As per the documentation you linked PasswordProfile should have only 3 fields to set up:

• forceChangePasswordNextSignIn
• forceChangePasswordNextSignInWithMfa
• password

But based on the latest version of the Java SDK for Microsoft Graph it looks like there are 6 setter methods.

• snippet from PasswordProfile (https://github.com/microsoftgraph/msgraph-sdk-java/blob/main/src/main/java/com/microsoft/graph/generated/models/PasswordProfile.java#L115-L157)

  public void setAdditionalData(@Nullable final Map<String, Object> value) {
    this.backingStore.set("additionalData", value);
  }

  public void setBackingStore(@Nonnull final BackingStore value) {
    Objects.requireNonNull(value);
    this.backingStore = value;
  }

  public void setForceChangePasswordNextSignIn(@Nullable final Boolean value) {
    this.backingStore.set("forceChangePasswordNextSignIn", value);
  }

  public void setForceChangePasswordNextSignInWithMfa(@Nullable final Boolean value) {
    this.backingStore.set("forceChangePasswordNextSignInWithMfa", value);
  }

  public void setOdataType(@Nullable final String value) {
    this.backingStore.set("odataType", value);
  }

  public void setPassword(@Nullable final String value) {
    this.backingStore.set("password", value);
  }

Which made me think that I could use that setAdditionalData method for my own use-case.
I'm trying to have a flow where:

1. When reset password is requested by the client the server generates a verify token (and saves it in that additional data map).
2. The verify token is sent to the user and the user provides the verify token to the client.
3. The client sends the verify token to the server.
4. The server retrieves the verify token from additional data map and compares the 2 tokens.
5. If the tokens are the same the password is updated.

So basically, I'm trying to add an entry String:String (key:value) to the additional data map, which errors out as mentioned in my issue.

[andrueastman]

Unfortunately, in this scenario I don't believe it is possible to add extra properties to the PasswordProfile type and send them to the Graph API.
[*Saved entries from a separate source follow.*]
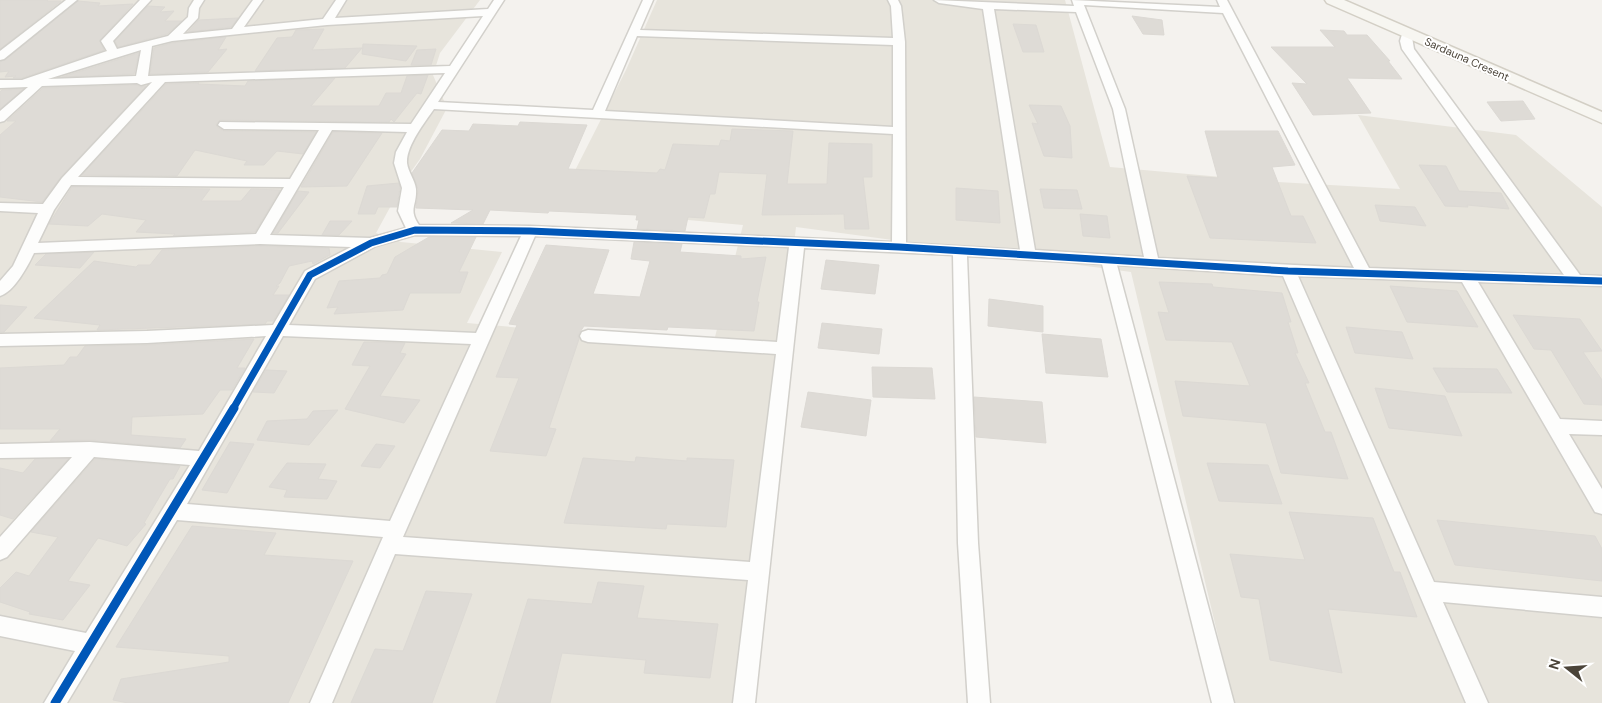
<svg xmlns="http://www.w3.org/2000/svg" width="1602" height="703" viewBox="0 0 1602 703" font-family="'DM Sans',sans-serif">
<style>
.residential{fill:#e7e4dc}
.building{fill:#dedbd6;stroke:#dcd9d4}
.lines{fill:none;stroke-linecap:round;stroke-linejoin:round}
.street-casing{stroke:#d2d0cb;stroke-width:3}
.secondary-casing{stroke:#d3cfc5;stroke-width:3}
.street{fill:#fdfdfc;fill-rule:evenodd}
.secondary{fill:#f7f6f1;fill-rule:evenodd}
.cycleway-far1-casing{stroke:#fff;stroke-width:10}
.cycleway-casing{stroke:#fff;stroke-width:12}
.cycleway-far1{stroke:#0057b8;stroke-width:7}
.cycleway{stroke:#0057b8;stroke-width:9}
.labels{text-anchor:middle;stroke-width:4;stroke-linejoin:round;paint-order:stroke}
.far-street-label{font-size:11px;fill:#4b4439;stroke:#fff}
</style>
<rect width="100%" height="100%" fill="#f4f2ee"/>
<polygon class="residential" points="0,0 480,0 440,53 433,75 447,108 420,159 405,180 376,233 401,242 502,252 467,323 713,345 743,225 556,208 626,70 657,0 1065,0 1110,167 1278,182 1400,189 1358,115 1516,135 1602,207 1602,703 1234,703 1131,272 796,227 742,703 0,703"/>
<g class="building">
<polygon points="0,0 48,0 47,1 61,1 0,49"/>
<polygon points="78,1 100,3 98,6 133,4 100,40 104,50 22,78 13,78 16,76 5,77 9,71 0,72 0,62 5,60"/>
<polygon points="148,6 165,7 160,12 174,11 165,21 182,21 167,34 118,47 115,41"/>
<polygon points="1132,16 1162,20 1164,35 1143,34"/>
<polygon points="238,18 231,27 188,32 199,20"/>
<polygon points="1013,24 1036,25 1044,52 1023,52"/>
<polygon points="324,29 312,50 362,48 345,68 255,71 277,38 292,37 296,30"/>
<polygon points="1320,30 1344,31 1347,35 1367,35 1390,61 1388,61 1402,79 1347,78 1371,113 1313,115 1292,83 1307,84 1271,47 1335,47"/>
<polygon points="226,37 218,50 227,49 208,72 150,74 154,48 172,43"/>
<polygon points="363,44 417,46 406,61 362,54"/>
<polygon points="436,49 431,65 411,65 417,50"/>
<polygon points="139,53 134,74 62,77"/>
<polygon points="428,75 421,94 417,93 394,122 391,119 389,122 220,120 216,124 217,127 224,131 316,132 303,154 277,151 264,165 244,165 247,161 195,150 177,176 82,175 166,84 199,83 198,84 245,86 248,81 335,78 311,106 379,106 386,93 401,93 407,76"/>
<polygon points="137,85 141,87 146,86 61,177 42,202 0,197 0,135 16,121 7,121 43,88"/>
<polygon points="23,89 0,109 0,92 2,90"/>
<polygon points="1523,101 1535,119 1501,121 1487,102"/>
<polygon points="1029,105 1061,106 1070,126 1072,158 1044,156 1032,123 1038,124"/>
<polygon points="520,122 587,125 568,169 657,173 660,169 665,170 673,144 719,146 721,140 730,141 732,129 793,131 787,184 827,184 829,143 872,144 872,177 863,177 869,229 845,229 844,214 762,215 767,174 719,172 715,194 710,194 704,218 688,217 685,231 637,229 639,220 636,220 637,215 549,211 548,213 490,210 483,224 451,223 473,210 416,208 418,189 412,173 442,130 469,131 473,124 518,126"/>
<polygon points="1205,131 1278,131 1295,165 1272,167 1291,216 1303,216 1316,243 1210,238 1187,176 1218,178"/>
<polygon points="333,132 382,133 347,186 301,187"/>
<polygon points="1419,165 1446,166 1459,191 1501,193 1509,209 1467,205 1468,207 1445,206"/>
<polygon points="399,183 400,188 397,207 378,207 375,214 358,214 367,186"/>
<polygon points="72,187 210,189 201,201 241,201 251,189 280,190 255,232 173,236 175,234 136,232 146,220 102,214 88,226 49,224"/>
<polygon points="956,188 998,191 1000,223 956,220"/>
<polygon points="1040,189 1077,190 1082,209 1044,208"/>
<polygon points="298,191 309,192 278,233 273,233"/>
<polygon points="1375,205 1415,207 1426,226 1380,221"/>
<polygon points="1080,214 1107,216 1110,238 1083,236"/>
<polygon points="330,221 352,221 339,235 322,235"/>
<polygon points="429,237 476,237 459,272 468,272 460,293 410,293 403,310 334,314 338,307 327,308 339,281 380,278 382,275 387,274 395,257"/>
<polygon points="634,242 682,244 680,252 741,256 741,259 766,257 757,302 759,302 754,331 668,327 667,330 584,326 578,335 579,339 549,428 556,429 546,456 490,451 519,378 496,377 517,325 509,324 546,245 609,250 593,294 640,297 650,261 631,259"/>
<polygon points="260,246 329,248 330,255 313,264 312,261 289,266 280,283 276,286 279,286 273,295 289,295 273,321 267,321 265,324 97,330 100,325 34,318 94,261 136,267 138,265 150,265 162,250"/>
<polygon points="94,252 80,268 35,265 46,254"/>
<polygon points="826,260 879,265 875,294 821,289"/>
<polygon points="1159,282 1212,284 1213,287 1282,293 1291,322 1288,322 1298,353 1295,353 1309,383 1305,383 1325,432 1331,432 1348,479 1281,473 1266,423 1183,416 1175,381 1250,386 1232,342 1166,340 1158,312 1169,313"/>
<polygon points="1390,286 1457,291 1478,327 1407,322"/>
<polygon points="989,299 1043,306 1043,332 988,326"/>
<polygon points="0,305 27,307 4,332 0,332"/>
<polygon points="1513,315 1580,319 1602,351 1583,352 1602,380 1602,405 1584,404 1551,350 1534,349"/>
<polygon points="822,323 882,329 879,354 818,348"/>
<polygon points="1346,327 1402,332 1413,359 1355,353"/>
<polygon points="1042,334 1101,339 1108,377 1046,373"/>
<polygon points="254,339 237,368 245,368 232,390 220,390 203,414 132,417 131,435 186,439 180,448 90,440 50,441 60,429 0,429 0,368 64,365 70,357 77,357 85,346 147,345"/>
<polygon points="364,342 405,343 400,353 406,354 380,396 420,400 404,423 345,409 370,366 352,365"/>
<polygon points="872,367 932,368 935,399 873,397"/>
<polygon points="1433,368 1497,369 1512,393 1447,392"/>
<polygon points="266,370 287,371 274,393 253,392"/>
<polygon points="1375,388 1445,396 1462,436 1389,428"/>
<polygon points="808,392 871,400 866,436 801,427"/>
<polygon points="974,397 1042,402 1046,443 976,437"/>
<polygon points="338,410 309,445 257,440 267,421 307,419 313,411"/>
<polygon points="230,442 254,444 227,493 202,490"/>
<polygon points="376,444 395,446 380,468 361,466"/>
<polygon points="636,457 687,461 687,458 734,460 726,527 667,524 666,529 564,523 583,458 635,462"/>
<polygon points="35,459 68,459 13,519 0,515 0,468 23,473"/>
<polygon points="95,459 180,466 173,479 170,479 144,523 146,524 127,546 98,538 68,581 90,585 63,620 29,614 30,612 0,602 0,588 16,572 29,576 58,537 31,532"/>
<polygon points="287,463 326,464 318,479 337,481 327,499 284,497 287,490 269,487"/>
<polygon points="1207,463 1268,465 1282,504 1219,501"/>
<polygon points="1289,512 1373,518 1394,572 1400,572 1417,617 1328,609 1342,673 1270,660 1259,599 1241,597 1230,554 1305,560"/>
<polygon points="1437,520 1595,536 1602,549 1602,581 1455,565"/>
<polygon points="192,526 276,533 264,555 353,561 288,703 128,703 113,700 121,679 229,662 229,656 116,647"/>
<polygon points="598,582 644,586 637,618 718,624 710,678 644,673 646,660 562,653 550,703 496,703 528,599 592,604"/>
<polygon points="426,591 472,594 432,703 351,703 375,649 403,651"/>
</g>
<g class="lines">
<g class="street-casing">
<g id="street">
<polygon points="66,0 77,0 4,59 0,60 0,51"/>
<path d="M140,0H151L113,41L117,49L168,36L188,17L189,8L194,0H204L199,8L198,18L183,34L232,29L253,0H263L244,27L323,19L336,0H346L335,18L488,9L494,0H504L438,102L593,110L643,0H653L640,30L893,38L891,6L888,0H898L901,6L905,42L906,243L1020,250L983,9L939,3L934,0L1074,6L1072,0L1220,7L1217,0H1227L1369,268L1564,275L1402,49L1400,41L1403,31H1411L1414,49L1580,275L1602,276V286L1478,282L1560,419L1602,421V435L1569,434L1602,489V514L1595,512L1462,282L1298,276L1434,582L1602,597V617L1443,602L1488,703H1466L1283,276L1117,265L1234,703H1212L1102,264L967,256L978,543L990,703H968L958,543L953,255L804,248L755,703H733L748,580L395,554L332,703H310L383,537L177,520L67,703H44L75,651L0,636V616L86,633L190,465L94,457L7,557L0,560V537L72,457L0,458V444L90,442L199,451L266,336L147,343L0,346V334L147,331L273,325L305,271L351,247L260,244L34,253C28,266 14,292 0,296V281L13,266L38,213L0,211V203L43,204L62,178L152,82L141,85L137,83L42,86L4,121L0,122V111L28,87L0,88V80H22L107,51L101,41ZM1084,5L1223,13L1354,268L1158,258L1125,109ZM994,9L1076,12L1113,109L1144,257L1035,250ZM483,16L450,66L148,76L152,46L172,41L327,25ZM637,36L893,45V127L605,111ZM141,50L136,76L48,79ZM445,73L411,124L220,122L218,125L224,129L319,130L290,179L78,177L165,82ZM434,109L893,134L892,242L530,226L419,225C408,209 417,206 416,189C415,180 408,172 407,163C406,146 425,122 434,109ZM332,130L407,132L396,152L394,163L402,188L398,211L406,228L370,238L270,235ZM71,185L284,187L256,234L38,243L54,210ZM415,235L521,236L476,333L289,325L315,279L376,246ZM535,236L789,247L777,342L588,330L582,332L580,336L582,340L588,342L776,354L750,562L403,537ZM283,336L471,344L390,521L187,504Z"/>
</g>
</g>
<g class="secondary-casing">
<polygon id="secondary" points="1325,0 1344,0 1602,112 1602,123 1327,3"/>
</g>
<use href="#street" class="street"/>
<use href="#secondary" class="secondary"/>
<g class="cycleway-far1-casing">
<polyline id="cycleway-far1" points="233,409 310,275 371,243 415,230 530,231 899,247 1288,271 1602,281"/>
</g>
<g class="cycleway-casing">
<polyline id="cycleway" points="55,703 234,408"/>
</g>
<use href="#cycleway-far1" class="cycleway-far1"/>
<use href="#cycleway" class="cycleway"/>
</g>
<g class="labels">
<g class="far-street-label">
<text transform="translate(1467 59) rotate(24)" y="4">Sardauna Cresent</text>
</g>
</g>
<g transform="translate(1567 668) rotate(287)" stroke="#ffffff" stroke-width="4" paint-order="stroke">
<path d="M0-4L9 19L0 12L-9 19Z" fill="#4b4439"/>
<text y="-8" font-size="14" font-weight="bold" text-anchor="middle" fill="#4b4439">N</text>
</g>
</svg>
The AdditionalData property exists in all models in the SDK to enable extensibility as you would have liked to use it as well as holding extra properties returned in the API that are not described.

[GBadila]

The AdditionalData property exists in all models in the SDK to enable extensibility as you would have liked to use it as well as holding extra properties returned in the API that are not described.

Then if it's not meant to be used by adding additional properties by the user why let the setter method under the public access modifier? Or if it has to be public why not attached a comment to let people know is not meant to be used by the users? It's a bit confusing as it is at the moment.